Blog 18/2017: Steuern sparen geht!


War Einstein ein guter Schüler?

Existenzgründung vorbereiten, heisst: Viele Fragen zu Beginn ordentlich klären!

Früher dachte ich immer, wenn Du einmal Kinder hast, dann hast Du auf jeden Fall immer auch sehr viel Spaß. Denn Kinder lachen gerne, machen gerne Quatsch, essen gerne Pommes, gehen gern auf den Jahrmarkt, ins Kino … Das stimmt alles. Was ich nicht wusste, ist, dass Kinder dafür sorgen, dass Dein Allgemeinwissen täglich steigen muss. Heute musste ich liefern – meine Tochter hat schon seit 2 Tagen gefragt: War Einstein ein guter Schüler? War Einstein ein braver Schüler? Warum ist Einstein so berühmt geworden? Also musste ich selbst erst mal recherchieren, um die Antworten zu bekommen und weiterzugeben. Da die erste Frage meistens falsch beantwortet wird: Ja, Einstein war ein guter Schüler. Der erste Biograph hatte leider das schweizerische Notensystem falsch verstanden – da ist eine „6“ eine „1“ – so entstehen Gerüchte. (Ich reiche später noch mal nach, wer das war.) Interessant über ihn und von ihm zu lesen: „Das Gewinnmotiv ist in Verbindung mit der Konkurrenz zwischen den Kapitalisten für Instabilität in der Akkumulation und Verwendung des Kapitals verantwortlich und dies bedeutet zunehmende Depressionen. Unbegrenzte Konkurrenz führt zu einer riesigen Verschwendung von Arbeit und zu dieser Lähmung des sozialen Bewußtseins von Individuen, die ich zuvor erwähnt habe. Diese Lähmung der Einzelnen halte ich für das größte Übel des Kapitalismus. Unser ganzes Bildungssystem leidet darunter. Dem Studenten wird ein übertriebenes Konkurrenzstreben eingetrichtert und er wird dazu ausgebildet, raffgierigen Erfolg als Vorbereitung für seine zukünftige Karriere anzusehen.

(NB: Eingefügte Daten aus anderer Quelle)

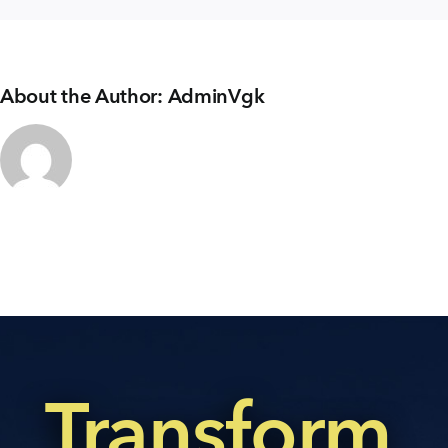
About the Author:
AdminVgk
Transform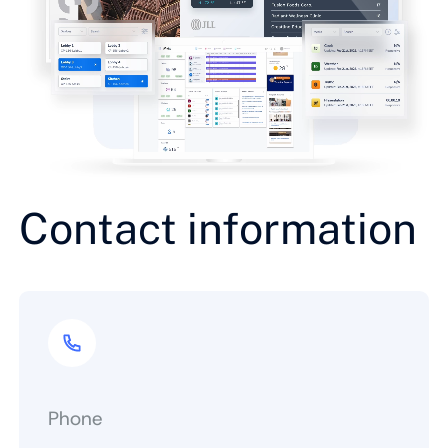
Contact information
Phone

Ich bin davon überzeugt, daß es nur einen Weg gibt, dieses Übel loszuwerden, nämlich den, ein sozialistisches Wirtschaftssystem zu etablieren, begleitet von einem Bildungssystem, das sich an sozialen Zielsetzungen orientiert.“ Ich kann ihm nur zustimmen.  Ansonsten: Ein Tag mit Routine (Berichte schreiben), Akquise (Telefonate) und einem späten Termin, wo ich einem Gründer bei der Entscheidung helfen muss, einen Schritt zu wagen – oder doch lieber den Traum zu begraben, den er seit Jahren hat.

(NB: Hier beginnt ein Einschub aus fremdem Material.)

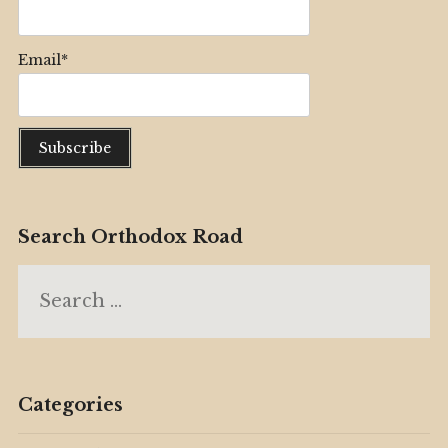
Email*
Search Orthodox Road
Search
for:
Categories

Gewinne steigern und Steuern sparen - das geht!

Diese Woche war mal wieder Steuertag. Also musste ich zusehen, dass ich meine Buchhaltungsunterlagen zum Steuerbüro schaffe – natürlich alles schön ordentlich vorsortiert. Bei einem Gespräch mit einer Unternehmerin darüber, wie ungern wir so etwas tun, kamen wir auch auf steigende Gewinne zu sprechen: Was tun, wenn der Gewinn steigt – was ich Euch ja allen wünsche. Meistens ist es so, dass die Gewinne auf einmal steigen – zu Eurer Freude aber dann doch die Sorge kommt, wieviel davon denn das Finanzamt haben will.

Wenn es wirklich eine enorme Steigerung bei gleichen Fixkosten und sonstigen Kosten gibt, ist die Gewinnsteigerung überproportinal. Daher müssen dann von Euch gegenüber dem Steuerberater klare Vorgaben gemacht werden. Anschaffungen z.B. das notwendige Fahrzeug, welches Ihr braucht, um die Kundentermine gut zu erreichen, sorgt zwar dafür, dass das Geld von Eurem Konto zum Konto des Autohändlers wandert – aber eine Ausgabe von 20.000 € bringt im September des laufenden Jahres nur eine Abschreibung von 1.300,00 €.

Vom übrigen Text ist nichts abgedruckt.